Some ideas heard so far this year include: fresh picked berries, pies, grilled items, and ice cream. FYI it can feel easier to have something at home first in a comfortable scenario such as ice cream before you try to go to an ice cream stand. Give it a try - lateral changes also count as challenges and help to fight against the ED!
Allow yourself to eat foods at parties/special occasions without thinking of or acting on compensating before or after, eating the “healthier” items first (only), and trying things you used to really enjoy.
Allow yourself to have a plate made for you by a party host if that is how the meal experience is going. Let someone else cut a slice of cake for you or portion the dinner on a plate.

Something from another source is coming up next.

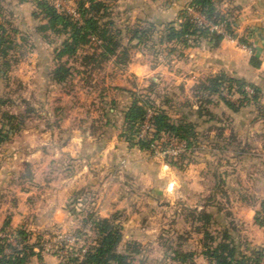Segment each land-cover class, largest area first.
<instances>
[{"label": "rangeland", "instance_id": "rangeland-1", "mask_svg": "<svg viewBox=\"0 0 264 264\" xmlns=\"http://www.w3.org/2000/svg\"><path fill=\"white\" fill-rule=\"evenodd\" d=\"M100 1L104 6L96 14L97 22L115 44L114 54L107 57L93 37L74 55L56 58L66 31H37L36 26L46 19L32 0L1 3L0 21L8 31L4 45L10 49L0 56V126L8 132L0 143V222L8 220L10 243L15 241V230L23 229L31 241L47 248L41 249V258L51 256L58 264L69 251L92 241V226L84 223L89 213L114 215L121 224L122 240L139 242L140 253L133 255L130 264H180L172 261L173 249L191 252L196 263L207 264L199 255L198 233L183 222L186 186L196 187L194 174L204 162L195 163L201 158L208 160L209 176L213 168H225L224 162L218 168L211 156H203L202 144L208 142L213 148L216 136L208 137L209 130L221 128L217 140L226 145L234 139L238 146L264 142V134L256 131L264 129V119L259 120L264 111L247 102L232 112L217 95L206 105L194 94L198 83L219 73L264 80L260 71L248 65L250 51L241 43L251 44L250 37L258 31L248 20L239 19L246 15V6L215 0V10L232 22L233 39L226 36L212 46L205 36L197 35L182 46L167 42L163 35L168 26L177 28L190 0ZM53 2L72 10L69 1ZM58 64L67 69L61 82L52 76ZM222 95L228 94L222 90ZM229 98L236 101L235 96ZM133 99L151 102L171 118L194 125L201 143L188 159L193 165L188 177L187 163L165 167L161 154L150 155L127 141L131 138L123 133L122 113ZM197 106L201 113H196ZM230 128L236 134L230 135ZM235 168L242 187L258 192L259 183L264 185V178L257 184L247 177L263 165L238 162ZM232 208L240 223L230 234L239 252L264 248V227L251 224L248 211ZM221 224H225L223 218L209 229L220 232Z\"/></svg>", "mask_w": 264, "mask_h": 264}, {"label": "trees", "instance_id": "trees-1", "mask_svg": "<svg viewBox=\"0 0 264 264\" xmlns=\"http://www.w3.org/2000/svg\"><path fill=\"white\" fill-rule=\"evenodd\" d=\"M0 0V13L1 3ZM72 4L74 14L67 12L64 9L58 8L53 0H32L37 13L46 19L45 24L36 26L37 31L52 30L59 31L62 29L68 34L67 38L61 42L60 47L56 50V58L62 56L70 57L83 46L88 38H96L101 42V54L104 57L113 55L115 44H112L108 30L103 29L97 22L96 14L102 8L103 2L100 0H66ZM215 0H190L185 8L177 28L168 26L163 35L167 42H176L185 45V41L191 36L202 35L211 42L212 46H217L218 43L226 36L233 39V27L229 18L224 14L218 13L213 5ZM191 9L198 13L204 23L199 22L187 10ZM0 21V56H4L10 46H5L8 31ZM210 25H221L222 30L210 29ZM15 32V29L12 30ZM132 37H138L134 34ZM184 42V43H183ZM9 43V42H7ZM242 44L249 49L248 65L258 68L260 61L253 54V48L249 43L241 41ZM67 73V69L63 65L58 64L52 71L54 81L61 82ZM199 91L194 94L198 102L211 104L209 100L212 96L217 95L222 104L232 112L238 111V104L242 105L247 102L260 108V90L251 82H247L239 77L226 76L219 73L208 80L198 83ZM222 90L228 95L223 96ZM249 90V91H248ZM236 101L229 97H234ZM200 106L196 107V113ZM241 107V106H240ZM204 111L213 119V114L209 110ZM261 109V108H260ZM147 110L150 111L147 119L149 128L145 131L142 137L138 136L140 125L146 116ZM202 110V109H201ZM125 129L123 133H127V141L132 143L140 151L148 152L150 155H155V152H164L162 160L165 164L178 166L180 163L184 165L188 163L189 157L192 158L193 151L199 149L200 134L195 130V127L189 121L184 119L171 118L162 108L154 106L152 103H147L143 100H132L128 107L122 113ZM215 134L220 138L221 128L216 127ZM8 137V132L0 126V143ZM180 144L182 150L170 154L165 150L169 148L171 143ZM191 153V154H190ZM184 163V164H183ZM219 208V206H217ZM264 210V200L259 204L258 210L253 214V222L259 227H264V219L260 212ZM184 222L189 223L200 234V244L202 250L200 254L207 264H264V248L253 249L249 254L239 252L234 244L231 236V230L235 228L231 221H225L221 224L222 230L218 232L217 228L209 229L213 219L211 213L205 211L202 207L200 210L183 208ZM84 223L89 222L92 226L93 239L86 247H80L75 250L76 255L68 253L61 260V264H130L133 255L140 253V244L134 240L122 241V228L120 222L114 215L109 217H99L89 213ZM227 217V216H226ZM227 220V218H226ZM8 220H4L0 225V264H26L31 256H40V244L30 241L29 233L23 229L15 230V241L10 243L8 238ZM224 226V227H223ZM76 238V237H75ZM122 243V244H121ZM122 245V250L118 247ZM38 248L35 252L33 248ZM84 248L81 252L80 250ZM175 257V258H174ZM177 261L180 264H198L194 260V254L188 251L172 250V261Z\"/></svg>", "mask_w": 264, "mask_h": 264}, {"label": "crops", "instance_id": "crops-1", "mask_svg": "<svg viewBox=\"0 0 264 264\" xmlns=\"http://www.w3.org/2000/svg\"><path fill=\"white\" fill-rule=\"evenodd\" d=\"M234 3L248 8L246 15L242 14V17L239 16V19L241 21L248 20L249 22L247 24L250 25L253 30L258 31L250 37V45L253 48V54L257 56L260 61L259 67L255 69L260 71L261 76H264V72L262 71V65L264 64V0H234ZM248 57L249 54L246 57L247 63ZM245 81L251 82L259 88L260 108L264 111V80ZM230 117V120L234 119L233 115H230ZM263 119L264 117L259 118V120ZM230 127H233V125L231 124ZM228 131L230 135L236 134V131L231 128ZM256 131H260V134H264V129ZM211 133L215 134L214 130H209L207 132V136L210 137ZM213 138L215 140H212L213 143H211L213 148H210V144L208 142L202 144L203 156H211L212 163L217 164L218 168L220 167V162H224L225 168L223 169L225 171L214 170L213 168L209 176V172L205 168L206 164H208L207 158L199 159V162L195 164L200 165V161L204 163L202 167L197 168V172L194 174V176H196L194 182L196 187L189 184L187 186L185 185L188 188H186V193L184 194V198L187 203V206H184V208L200 210L204 207L205 211L211 213L214 218L216 217L215 220H219L220 218L222 220L223 218L224 222L231 221L234 226H237L236 223H240L239 216L232 208V206L235 207L236 205L239 210L244 209L248 211L247 216L250 219V223L253 224V214L256 210H258L259 204L263 199L264 192L262 189H264V185H262L263 183H259L260 187L258 192H256L257 190L254 191V189L251 190L252 188H248L247 186L242 187V185H239L242 183L238 179V170L236 171L237 168H235V165L238 164V162H242V164L246 163L253 166H264V142L261 141L259 143L256 142L252 144L247 141V143L242 142V144H239L238 146L235 139L234 141H227L226 145V143L218 141L217 136ZM246 154L249 156L246 157ZM162 164L167 167V165L163 162ZM191 166L193 165L187 163V167L185 169L186 171L184 170L186 174ZM230 167L233 168L231 169ZM155 172L156 171H154V175ZM247 177H250L249 180H253L258 184V179L261 181L264 178V168L257 169L256 172L254 171V173L251 174L247 173ZM164 181L165 184H168L169 178L165 176ZM188 182H186V184ZM217 206H219V208ZM1 223L2 221L0 222V225ZM126 236L129 237L128 235ZM126 236L125 238L128 239ZM198 237H200V234H198ZM55 262L56 261L51 256H47V258L42 257L41 259H38L36 256H31L26 264H58Z\"/></svg>", "mask_w": 264, "mask_h": 264}, {"label": "built area", "instance_id": "built-area-1", "mask_svg": "<svg viewBox=\"0 0 264 264\" xmlns=\"http://www.w3.org/2000/svg\"><path fill=\"white\" fill-rule=\"evenodd\" d=\"M60 9H62V8H60ZM64 10H66L67 12H69V13H71V14H74V12H73V10H71V11H68L67 9H64ZM192 11V10H191ZM195 12V11H194ZM193 17H195L199 22H202V23H204L205 21L203 20V18L197 13V16H193ZM210 29L212 30V29H214V30H222L221 29V25H210ZM228 37V36H227ZM228 38H230V37H228ZM230 39H232V38H230ZM249 91V90H248ZM149 114H150V111L149 110H147V112H146V116H145V118H144V120L142 121V123H141V125H140V129H139V131H138V136L139 137H142L144 134H145V131L149 128V126H148V121H147V119H148V117H149ZM171 146L169 147V148H167L166 150H165V152L166 153H170V154H175V153H177V152H179V151H181L182 150V148H181V145L180 144H176V143H174V142H172L171 144H170ZM164 152H155V154H163ZM260 215L262 216V218L264 219V210L263 211H261L260 212ZM0 236H5L4 234H0ZM8 240L10 241V237L8 238ZM41 249H43V250H47V248H44V246L43 247H41ZM41 249H40V251L39 252H41ZM33 250L35 251V252H38V248H33ZM71 250V249H70ZM84 250V248H82L80 251L82 252ZM70 252V251H69ZM71 254H73V255H76V251L75 250H73L72 252H70Z\"/></svg>", "mask_w": 264, "mask_h": 264}]
</instances>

This is a great way to utilize your hunger and fullness cues and eat according to what your body needs. If the portion was not enough, give yourself unconditional permission for another helping. If you’ve reached comfortable satiety, do not feel bad for leaving some portion of food on the plate.
Remember, it’s also okay to set boundaries if you’re going to be seeing folks you haven't seen in a while or just seeing larger numbers of people at events than in recent months. You can ask not to talk about food or body with those who you feel comfortable with, or identify support persons for you who will also be at the event that you can choose to eat with.
Most of all summer and holidays/special occasions are meant to be fun! Try to take stock of the mental space you used to hold or may still be holding for food and body concerns, and try to redirect that into enjoying the moment and truly connecting with others.